═════ Task material

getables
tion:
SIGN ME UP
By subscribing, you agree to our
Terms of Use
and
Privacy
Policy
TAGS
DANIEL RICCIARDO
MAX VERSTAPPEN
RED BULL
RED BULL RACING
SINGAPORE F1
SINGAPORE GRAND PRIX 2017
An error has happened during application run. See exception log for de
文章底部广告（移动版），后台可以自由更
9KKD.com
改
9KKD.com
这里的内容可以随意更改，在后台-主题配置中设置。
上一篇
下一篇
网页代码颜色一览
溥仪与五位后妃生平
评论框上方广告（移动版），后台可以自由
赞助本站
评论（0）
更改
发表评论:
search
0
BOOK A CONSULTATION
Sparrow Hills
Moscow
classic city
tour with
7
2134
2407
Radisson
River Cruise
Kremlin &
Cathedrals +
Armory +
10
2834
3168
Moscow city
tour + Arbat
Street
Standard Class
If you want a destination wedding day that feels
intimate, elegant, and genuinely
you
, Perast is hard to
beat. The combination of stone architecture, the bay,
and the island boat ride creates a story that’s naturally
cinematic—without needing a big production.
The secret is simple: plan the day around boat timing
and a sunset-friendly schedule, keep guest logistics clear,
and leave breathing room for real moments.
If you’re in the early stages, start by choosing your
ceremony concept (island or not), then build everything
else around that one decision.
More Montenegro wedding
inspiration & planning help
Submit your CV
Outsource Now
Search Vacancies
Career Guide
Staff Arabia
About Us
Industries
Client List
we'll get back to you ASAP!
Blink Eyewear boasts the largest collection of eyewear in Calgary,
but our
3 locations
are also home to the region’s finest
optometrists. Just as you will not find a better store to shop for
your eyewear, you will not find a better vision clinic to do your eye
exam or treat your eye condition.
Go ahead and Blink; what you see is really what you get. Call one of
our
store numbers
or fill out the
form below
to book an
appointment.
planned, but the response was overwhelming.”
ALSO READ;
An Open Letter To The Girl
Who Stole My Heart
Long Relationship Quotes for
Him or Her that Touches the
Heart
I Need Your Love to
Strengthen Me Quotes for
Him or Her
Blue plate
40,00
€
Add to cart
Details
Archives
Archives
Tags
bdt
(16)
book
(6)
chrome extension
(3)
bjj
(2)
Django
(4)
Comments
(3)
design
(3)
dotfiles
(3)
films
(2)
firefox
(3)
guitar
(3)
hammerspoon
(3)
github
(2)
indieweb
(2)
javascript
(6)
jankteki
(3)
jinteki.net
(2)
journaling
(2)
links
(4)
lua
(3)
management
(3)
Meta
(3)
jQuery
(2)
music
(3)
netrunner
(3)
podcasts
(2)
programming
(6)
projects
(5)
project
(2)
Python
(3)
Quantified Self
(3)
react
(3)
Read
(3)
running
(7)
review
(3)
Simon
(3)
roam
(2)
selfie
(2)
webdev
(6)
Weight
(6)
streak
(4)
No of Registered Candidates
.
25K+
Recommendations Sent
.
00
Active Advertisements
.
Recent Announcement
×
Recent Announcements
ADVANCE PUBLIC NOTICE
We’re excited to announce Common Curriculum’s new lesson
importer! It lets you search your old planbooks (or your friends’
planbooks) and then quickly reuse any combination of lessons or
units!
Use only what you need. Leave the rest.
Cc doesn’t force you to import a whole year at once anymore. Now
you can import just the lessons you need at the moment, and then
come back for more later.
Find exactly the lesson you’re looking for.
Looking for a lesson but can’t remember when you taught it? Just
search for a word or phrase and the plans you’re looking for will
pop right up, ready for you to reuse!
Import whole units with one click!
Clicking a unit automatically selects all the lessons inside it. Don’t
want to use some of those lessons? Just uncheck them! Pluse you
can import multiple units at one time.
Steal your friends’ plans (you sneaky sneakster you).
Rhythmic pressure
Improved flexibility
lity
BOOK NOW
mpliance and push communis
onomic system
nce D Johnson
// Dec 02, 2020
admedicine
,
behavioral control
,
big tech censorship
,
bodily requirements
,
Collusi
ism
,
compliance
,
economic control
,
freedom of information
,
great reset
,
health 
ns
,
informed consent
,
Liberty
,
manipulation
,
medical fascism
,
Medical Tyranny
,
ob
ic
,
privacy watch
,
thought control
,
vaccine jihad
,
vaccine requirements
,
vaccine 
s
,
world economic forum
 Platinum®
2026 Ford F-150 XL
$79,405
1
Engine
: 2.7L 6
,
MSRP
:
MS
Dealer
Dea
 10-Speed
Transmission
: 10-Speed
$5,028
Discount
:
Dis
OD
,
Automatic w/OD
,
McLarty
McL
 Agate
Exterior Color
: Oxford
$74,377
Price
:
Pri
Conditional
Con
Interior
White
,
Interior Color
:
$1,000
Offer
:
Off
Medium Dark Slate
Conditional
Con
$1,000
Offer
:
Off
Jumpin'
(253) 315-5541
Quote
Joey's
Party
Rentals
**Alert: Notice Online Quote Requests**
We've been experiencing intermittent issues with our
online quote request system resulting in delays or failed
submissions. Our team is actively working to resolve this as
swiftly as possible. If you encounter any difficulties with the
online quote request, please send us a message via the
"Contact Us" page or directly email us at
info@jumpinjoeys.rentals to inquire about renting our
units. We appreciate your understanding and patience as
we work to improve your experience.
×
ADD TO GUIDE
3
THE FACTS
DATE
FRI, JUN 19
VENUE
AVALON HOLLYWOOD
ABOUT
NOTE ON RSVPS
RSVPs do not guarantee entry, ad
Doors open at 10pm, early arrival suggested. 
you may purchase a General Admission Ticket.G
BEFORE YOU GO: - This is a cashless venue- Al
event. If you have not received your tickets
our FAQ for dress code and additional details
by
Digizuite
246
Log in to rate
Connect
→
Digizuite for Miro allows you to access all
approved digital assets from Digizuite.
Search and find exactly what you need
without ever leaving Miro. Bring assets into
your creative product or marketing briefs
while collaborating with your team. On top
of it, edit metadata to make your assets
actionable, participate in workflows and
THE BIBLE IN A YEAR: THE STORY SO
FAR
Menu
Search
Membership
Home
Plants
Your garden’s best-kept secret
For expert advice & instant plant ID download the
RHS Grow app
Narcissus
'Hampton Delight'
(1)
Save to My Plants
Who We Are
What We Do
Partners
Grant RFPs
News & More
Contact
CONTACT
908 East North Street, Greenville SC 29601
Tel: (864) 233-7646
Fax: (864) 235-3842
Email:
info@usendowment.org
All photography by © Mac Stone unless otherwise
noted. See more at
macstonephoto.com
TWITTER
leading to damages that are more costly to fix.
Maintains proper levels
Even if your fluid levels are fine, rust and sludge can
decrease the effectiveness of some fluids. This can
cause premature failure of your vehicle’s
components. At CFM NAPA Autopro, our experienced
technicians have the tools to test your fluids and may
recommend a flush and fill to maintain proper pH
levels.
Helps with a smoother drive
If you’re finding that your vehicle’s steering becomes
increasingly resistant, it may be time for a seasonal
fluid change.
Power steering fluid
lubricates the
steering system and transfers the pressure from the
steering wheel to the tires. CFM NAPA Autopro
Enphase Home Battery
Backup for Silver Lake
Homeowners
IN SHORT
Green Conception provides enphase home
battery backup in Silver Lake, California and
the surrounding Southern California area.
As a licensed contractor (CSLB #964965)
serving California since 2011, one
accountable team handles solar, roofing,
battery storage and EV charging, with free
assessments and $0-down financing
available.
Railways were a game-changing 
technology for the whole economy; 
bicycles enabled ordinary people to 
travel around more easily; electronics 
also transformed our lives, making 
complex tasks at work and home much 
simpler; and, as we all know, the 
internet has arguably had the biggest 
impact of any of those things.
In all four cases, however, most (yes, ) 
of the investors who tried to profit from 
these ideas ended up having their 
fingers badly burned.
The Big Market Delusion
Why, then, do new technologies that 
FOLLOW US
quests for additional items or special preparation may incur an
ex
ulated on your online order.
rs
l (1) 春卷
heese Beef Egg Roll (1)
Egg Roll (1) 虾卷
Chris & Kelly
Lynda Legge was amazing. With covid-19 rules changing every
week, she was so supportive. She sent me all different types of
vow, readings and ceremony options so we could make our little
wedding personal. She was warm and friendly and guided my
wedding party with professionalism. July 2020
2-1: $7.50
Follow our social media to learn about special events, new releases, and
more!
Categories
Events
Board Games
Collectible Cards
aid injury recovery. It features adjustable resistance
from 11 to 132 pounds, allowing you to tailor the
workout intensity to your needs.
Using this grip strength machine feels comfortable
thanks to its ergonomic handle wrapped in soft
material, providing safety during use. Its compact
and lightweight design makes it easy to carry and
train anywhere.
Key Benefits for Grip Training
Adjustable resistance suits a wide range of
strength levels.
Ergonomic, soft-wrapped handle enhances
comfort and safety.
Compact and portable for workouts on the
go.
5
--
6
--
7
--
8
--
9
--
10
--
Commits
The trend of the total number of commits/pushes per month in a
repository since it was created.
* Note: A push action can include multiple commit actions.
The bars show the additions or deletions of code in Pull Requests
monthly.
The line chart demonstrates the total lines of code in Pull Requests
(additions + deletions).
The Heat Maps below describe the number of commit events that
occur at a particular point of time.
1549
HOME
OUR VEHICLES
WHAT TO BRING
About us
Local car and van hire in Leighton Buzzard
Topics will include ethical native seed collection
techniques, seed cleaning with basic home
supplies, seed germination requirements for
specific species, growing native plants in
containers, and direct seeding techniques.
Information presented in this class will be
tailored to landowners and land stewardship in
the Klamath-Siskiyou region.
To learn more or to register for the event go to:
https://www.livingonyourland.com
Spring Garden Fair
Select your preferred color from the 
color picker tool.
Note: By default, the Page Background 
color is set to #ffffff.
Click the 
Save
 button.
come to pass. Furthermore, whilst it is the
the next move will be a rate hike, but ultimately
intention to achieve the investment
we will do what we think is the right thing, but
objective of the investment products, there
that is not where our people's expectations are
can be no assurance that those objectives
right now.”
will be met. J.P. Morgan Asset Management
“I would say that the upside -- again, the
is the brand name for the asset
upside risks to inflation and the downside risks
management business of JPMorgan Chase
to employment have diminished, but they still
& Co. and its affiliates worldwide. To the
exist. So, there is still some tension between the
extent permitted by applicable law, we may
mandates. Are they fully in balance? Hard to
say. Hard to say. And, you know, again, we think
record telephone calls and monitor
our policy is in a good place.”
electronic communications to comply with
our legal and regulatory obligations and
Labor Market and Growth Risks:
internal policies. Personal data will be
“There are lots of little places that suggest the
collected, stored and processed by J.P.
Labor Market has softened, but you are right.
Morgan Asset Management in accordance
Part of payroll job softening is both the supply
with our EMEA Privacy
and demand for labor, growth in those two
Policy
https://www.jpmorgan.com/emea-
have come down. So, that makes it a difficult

══════════

#### Your objective
In the records above, find the lines holding "Blink". Copy each one.

#### Answer box
Blink Eyewear boasts the largest collection of eyewear in Calgary,
Go ahead and Blink; what you see is really what you get. Call one of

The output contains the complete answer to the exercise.